• **WHAT YOU SHOULD DO**
Keep to one stretch of the data below, the lines from the one with "This project was" up to and including the one with "Clearly acknowledged the", and return that stretch exactly.

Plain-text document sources
----------------------------------------
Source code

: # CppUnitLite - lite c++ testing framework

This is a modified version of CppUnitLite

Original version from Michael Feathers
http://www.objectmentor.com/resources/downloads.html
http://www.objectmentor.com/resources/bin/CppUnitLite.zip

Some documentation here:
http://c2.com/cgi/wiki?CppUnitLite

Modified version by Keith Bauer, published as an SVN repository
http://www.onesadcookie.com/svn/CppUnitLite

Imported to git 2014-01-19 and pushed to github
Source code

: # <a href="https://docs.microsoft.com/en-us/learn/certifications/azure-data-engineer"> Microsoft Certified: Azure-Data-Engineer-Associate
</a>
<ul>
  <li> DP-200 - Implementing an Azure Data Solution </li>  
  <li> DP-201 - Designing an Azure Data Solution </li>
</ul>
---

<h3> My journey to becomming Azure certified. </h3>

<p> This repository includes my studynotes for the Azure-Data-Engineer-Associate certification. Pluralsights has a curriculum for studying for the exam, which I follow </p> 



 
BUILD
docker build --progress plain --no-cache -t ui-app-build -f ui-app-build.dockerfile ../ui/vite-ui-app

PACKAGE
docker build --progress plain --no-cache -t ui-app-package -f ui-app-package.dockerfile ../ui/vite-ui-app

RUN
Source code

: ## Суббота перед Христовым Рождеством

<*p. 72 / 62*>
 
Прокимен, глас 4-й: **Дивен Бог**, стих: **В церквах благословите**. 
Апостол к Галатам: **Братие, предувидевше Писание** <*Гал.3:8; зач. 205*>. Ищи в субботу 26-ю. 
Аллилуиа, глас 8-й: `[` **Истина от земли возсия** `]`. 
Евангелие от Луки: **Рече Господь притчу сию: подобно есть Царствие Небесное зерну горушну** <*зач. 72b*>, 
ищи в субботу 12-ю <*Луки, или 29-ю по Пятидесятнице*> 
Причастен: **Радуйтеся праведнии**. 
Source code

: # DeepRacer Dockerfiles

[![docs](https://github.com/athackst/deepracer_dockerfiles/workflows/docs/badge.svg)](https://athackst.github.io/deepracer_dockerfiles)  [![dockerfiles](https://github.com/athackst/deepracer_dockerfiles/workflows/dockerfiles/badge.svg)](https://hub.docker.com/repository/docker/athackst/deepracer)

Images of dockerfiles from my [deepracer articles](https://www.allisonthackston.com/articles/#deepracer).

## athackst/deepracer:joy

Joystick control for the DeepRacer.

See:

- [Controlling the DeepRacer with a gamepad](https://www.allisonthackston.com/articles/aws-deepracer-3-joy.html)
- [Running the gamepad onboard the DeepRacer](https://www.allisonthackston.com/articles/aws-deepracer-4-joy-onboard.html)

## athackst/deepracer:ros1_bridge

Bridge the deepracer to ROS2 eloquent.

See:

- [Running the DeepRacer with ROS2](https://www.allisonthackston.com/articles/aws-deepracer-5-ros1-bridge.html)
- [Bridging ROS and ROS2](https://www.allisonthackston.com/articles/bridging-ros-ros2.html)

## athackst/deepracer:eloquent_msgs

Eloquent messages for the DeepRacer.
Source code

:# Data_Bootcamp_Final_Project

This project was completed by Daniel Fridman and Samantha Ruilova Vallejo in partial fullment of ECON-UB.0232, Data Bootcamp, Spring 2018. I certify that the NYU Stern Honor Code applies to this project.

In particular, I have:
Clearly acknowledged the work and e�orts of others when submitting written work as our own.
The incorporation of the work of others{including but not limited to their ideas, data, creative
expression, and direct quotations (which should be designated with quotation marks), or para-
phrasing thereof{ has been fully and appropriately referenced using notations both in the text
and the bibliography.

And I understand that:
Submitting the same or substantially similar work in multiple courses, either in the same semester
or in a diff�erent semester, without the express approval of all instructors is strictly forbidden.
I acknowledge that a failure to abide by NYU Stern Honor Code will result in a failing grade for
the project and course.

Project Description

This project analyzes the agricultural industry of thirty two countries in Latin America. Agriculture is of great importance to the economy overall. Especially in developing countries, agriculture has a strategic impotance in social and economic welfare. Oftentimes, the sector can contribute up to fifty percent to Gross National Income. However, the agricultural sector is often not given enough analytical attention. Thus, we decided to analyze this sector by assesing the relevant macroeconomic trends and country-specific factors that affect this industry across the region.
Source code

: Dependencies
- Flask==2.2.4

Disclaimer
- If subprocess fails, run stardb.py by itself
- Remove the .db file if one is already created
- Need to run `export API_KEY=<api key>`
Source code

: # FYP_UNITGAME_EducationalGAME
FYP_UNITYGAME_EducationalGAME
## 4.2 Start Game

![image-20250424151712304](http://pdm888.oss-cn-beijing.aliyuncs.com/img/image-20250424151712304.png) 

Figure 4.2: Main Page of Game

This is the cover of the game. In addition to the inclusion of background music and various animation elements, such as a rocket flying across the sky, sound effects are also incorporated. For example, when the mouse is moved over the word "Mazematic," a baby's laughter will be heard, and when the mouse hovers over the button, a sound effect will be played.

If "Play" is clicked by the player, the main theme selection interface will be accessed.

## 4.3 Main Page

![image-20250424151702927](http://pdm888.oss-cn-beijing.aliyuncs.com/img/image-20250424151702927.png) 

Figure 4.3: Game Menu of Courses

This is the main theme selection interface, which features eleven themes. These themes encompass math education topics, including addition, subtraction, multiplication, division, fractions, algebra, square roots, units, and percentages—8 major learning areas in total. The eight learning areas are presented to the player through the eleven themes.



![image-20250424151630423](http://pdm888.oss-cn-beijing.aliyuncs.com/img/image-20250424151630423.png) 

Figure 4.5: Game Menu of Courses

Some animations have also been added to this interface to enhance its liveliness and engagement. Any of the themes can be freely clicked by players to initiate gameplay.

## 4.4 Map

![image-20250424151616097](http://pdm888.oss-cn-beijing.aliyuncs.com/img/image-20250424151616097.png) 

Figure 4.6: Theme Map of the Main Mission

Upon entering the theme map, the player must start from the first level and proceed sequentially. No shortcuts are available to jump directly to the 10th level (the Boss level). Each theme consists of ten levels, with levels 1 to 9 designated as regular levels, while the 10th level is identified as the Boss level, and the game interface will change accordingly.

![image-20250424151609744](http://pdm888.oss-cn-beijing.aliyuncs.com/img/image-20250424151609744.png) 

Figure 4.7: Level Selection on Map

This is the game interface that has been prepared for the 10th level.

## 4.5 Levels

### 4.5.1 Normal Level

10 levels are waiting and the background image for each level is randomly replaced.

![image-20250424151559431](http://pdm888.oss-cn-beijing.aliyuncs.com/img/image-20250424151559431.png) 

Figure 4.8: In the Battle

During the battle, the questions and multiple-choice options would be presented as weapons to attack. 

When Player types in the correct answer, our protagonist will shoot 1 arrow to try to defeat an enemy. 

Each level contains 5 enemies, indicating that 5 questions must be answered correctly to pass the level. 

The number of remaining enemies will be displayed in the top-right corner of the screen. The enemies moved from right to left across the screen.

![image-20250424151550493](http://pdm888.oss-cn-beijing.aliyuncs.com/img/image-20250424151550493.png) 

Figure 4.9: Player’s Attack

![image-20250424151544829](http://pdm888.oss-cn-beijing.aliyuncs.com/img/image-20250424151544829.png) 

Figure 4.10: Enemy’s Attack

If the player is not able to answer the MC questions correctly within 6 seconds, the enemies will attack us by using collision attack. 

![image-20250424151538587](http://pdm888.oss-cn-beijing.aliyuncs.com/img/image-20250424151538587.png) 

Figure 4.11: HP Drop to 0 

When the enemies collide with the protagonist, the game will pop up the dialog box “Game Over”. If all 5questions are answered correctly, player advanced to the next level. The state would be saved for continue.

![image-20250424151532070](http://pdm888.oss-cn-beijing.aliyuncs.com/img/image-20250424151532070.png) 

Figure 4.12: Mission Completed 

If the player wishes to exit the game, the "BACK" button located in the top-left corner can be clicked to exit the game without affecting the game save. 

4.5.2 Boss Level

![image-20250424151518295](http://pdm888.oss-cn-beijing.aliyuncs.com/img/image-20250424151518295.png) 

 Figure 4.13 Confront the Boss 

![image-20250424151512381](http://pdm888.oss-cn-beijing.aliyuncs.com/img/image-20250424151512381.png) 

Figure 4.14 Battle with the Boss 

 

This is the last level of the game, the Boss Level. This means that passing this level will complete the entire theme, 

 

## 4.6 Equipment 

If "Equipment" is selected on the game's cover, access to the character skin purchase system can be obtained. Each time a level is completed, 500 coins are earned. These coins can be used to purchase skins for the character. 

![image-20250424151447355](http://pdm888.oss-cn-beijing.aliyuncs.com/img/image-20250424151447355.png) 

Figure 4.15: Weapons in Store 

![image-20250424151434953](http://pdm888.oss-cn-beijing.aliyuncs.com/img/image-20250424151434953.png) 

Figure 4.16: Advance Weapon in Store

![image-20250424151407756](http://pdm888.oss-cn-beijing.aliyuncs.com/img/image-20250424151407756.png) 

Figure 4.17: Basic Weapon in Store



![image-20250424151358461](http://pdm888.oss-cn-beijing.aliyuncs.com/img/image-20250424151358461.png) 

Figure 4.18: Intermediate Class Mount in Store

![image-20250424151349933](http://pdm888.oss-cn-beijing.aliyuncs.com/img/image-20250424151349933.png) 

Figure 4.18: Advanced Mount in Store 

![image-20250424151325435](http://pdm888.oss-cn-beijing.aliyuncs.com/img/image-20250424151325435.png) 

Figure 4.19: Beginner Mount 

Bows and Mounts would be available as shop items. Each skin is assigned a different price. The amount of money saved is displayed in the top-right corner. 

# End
----------------------------------------
• **RESPONSE BELOW**
This project was completed by Daniel Fridman and Samantha Ruilova Vallejo in partial fullment of ECON-UB.0232, Data Bootcamp, Spring 2018. I certify that the NYU Stern Honor Code applies to this project.

In particular, I have:
Clearly acknowledged the work and e�orts of others when submitting written work as our own.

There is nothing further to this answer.